**YOUR GOAL**
Return the lines below that contain "characteristics".

------ RECORDS FOR THIS TASK

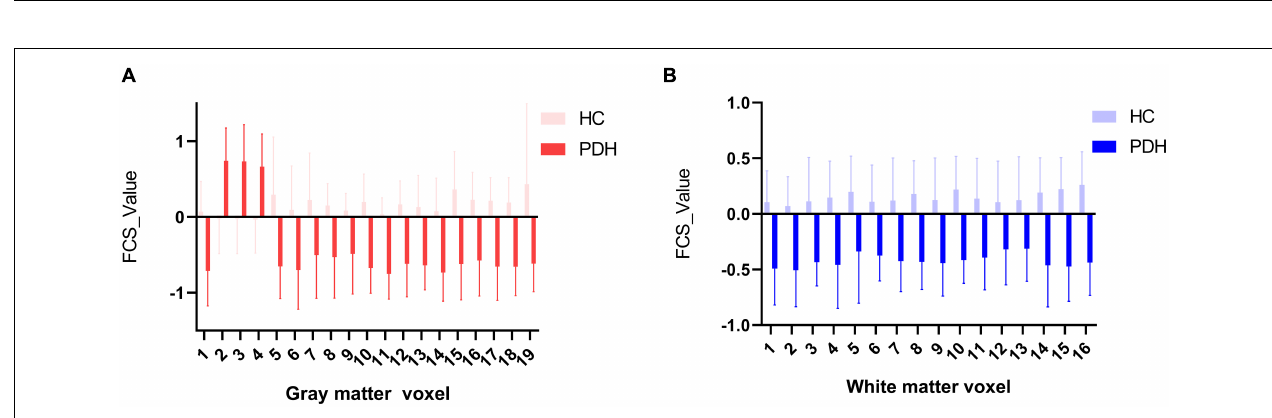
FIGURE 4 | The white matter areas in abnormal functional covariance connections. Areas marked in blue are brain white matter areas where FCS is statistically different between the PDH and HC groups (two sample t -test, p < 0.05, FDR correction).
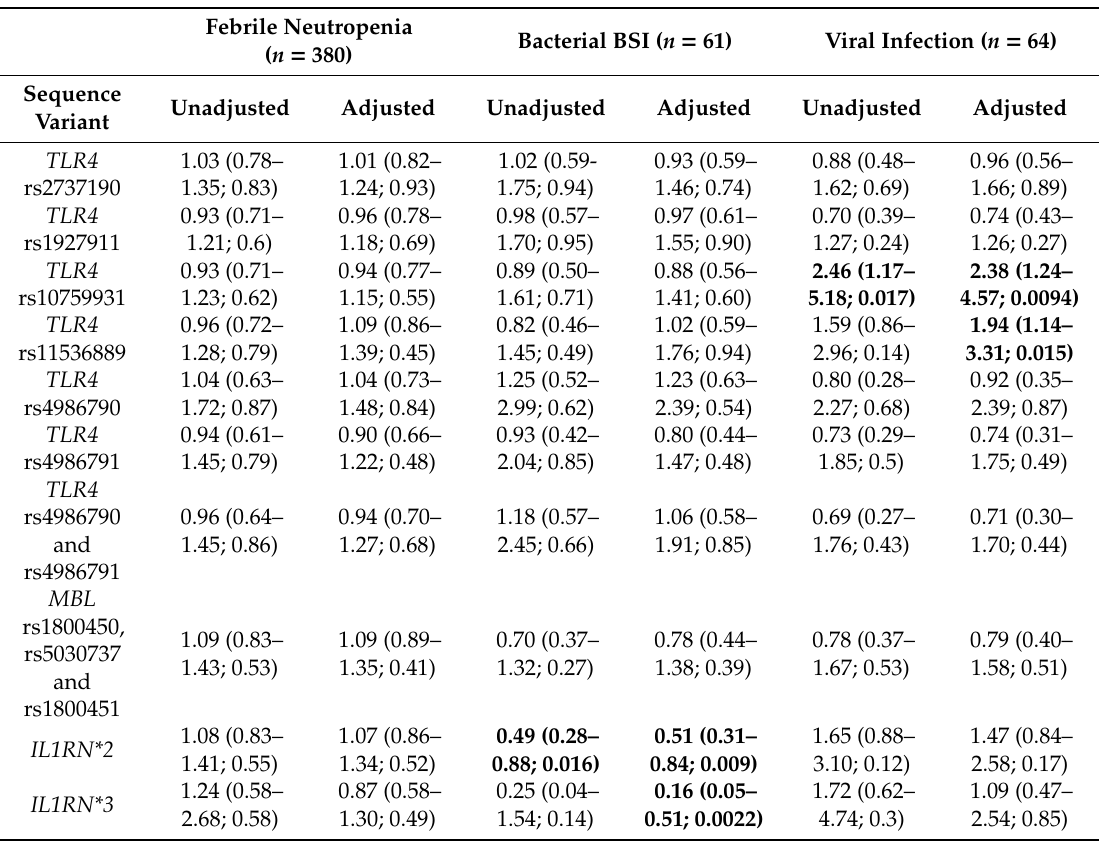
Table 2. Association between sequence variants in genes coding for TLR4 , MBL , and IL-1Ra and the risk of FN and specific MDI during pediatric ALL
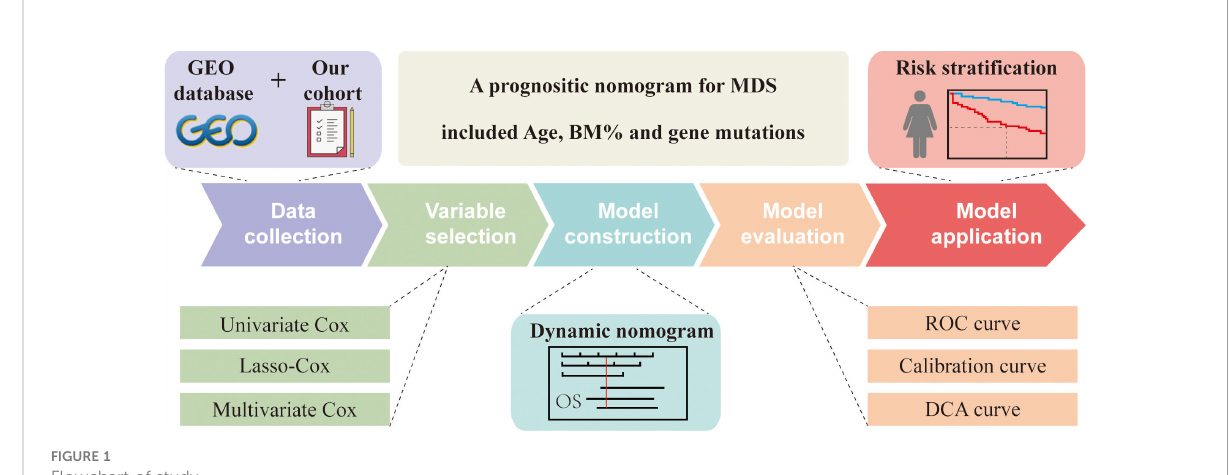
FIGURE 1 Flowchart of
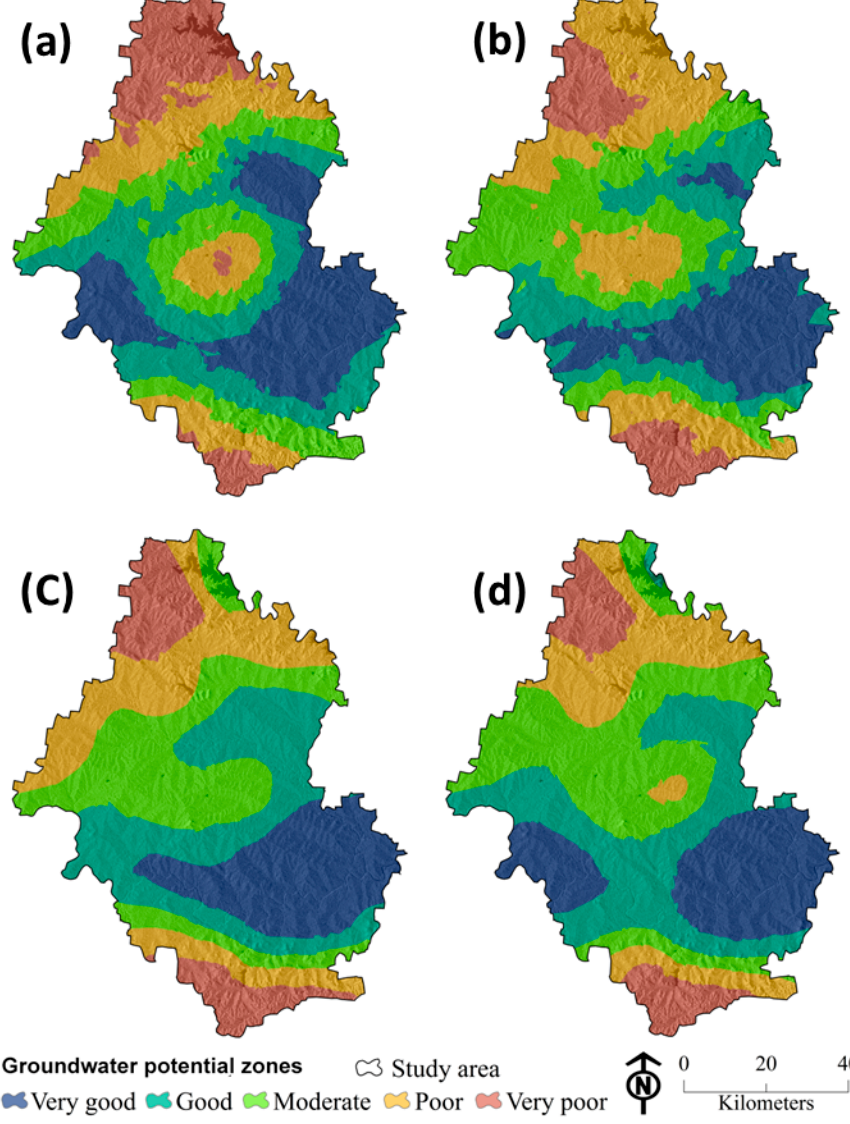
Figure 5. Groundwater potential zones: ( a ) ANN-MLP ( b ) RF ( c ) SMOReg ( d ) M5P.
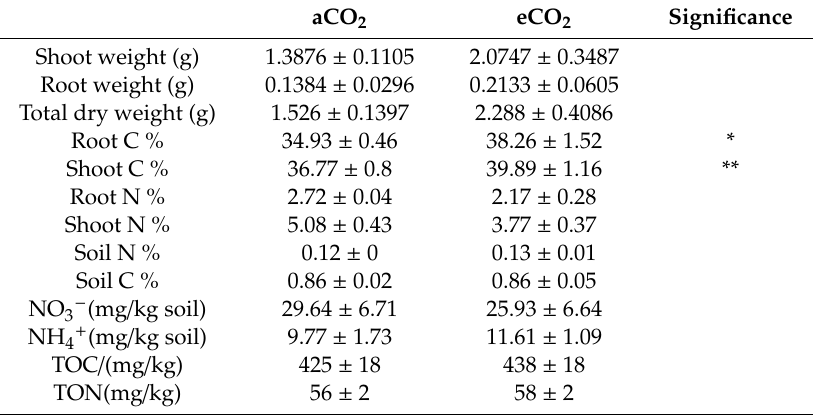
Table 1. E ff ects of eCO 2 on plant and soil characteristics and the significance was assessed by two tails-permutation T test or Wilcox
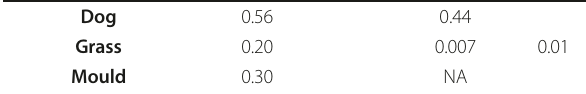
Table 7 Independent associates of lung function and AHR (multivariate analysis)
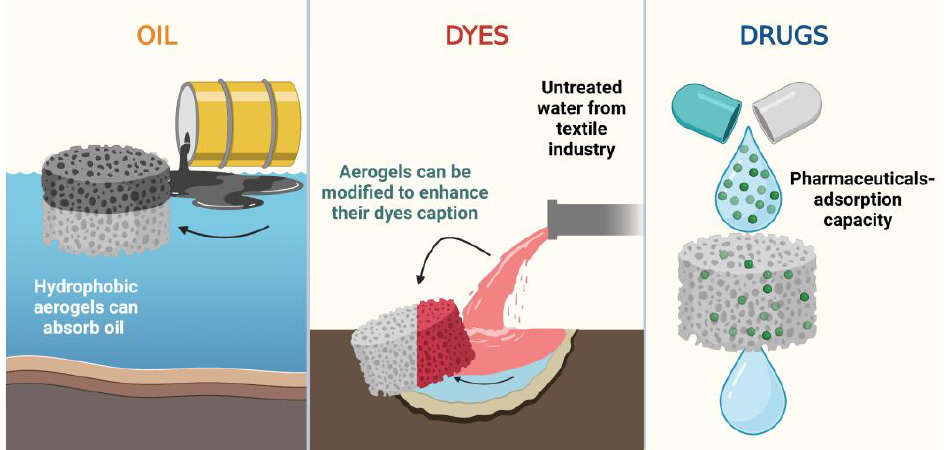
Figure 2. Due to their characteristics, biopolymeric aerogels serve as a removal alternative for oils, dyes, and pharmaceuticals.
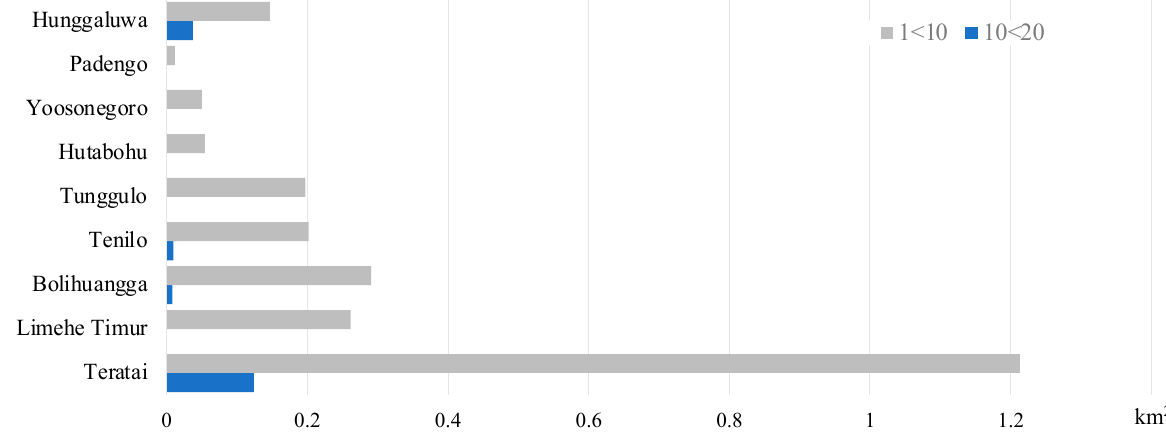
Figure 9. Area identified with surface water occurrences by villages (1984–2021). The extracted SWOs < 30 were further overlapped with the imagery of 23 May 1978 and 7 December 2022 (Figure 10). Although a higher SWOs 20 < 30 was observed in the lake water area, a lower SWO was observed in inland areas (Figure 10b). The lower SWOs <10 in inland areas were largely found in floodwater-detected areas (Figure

------------

**SOLUTION FOR THIS EXERCISE**
Table 1. E ff ects of eCO 2 on plant and soil characteristics and the significance was assessed by two tails-permutation T test or Wilcox
Figure 2. Due to their characteristics, biopolymeric aerogels serve as a removal alternative for oils, dyes, and pharmaceuticals.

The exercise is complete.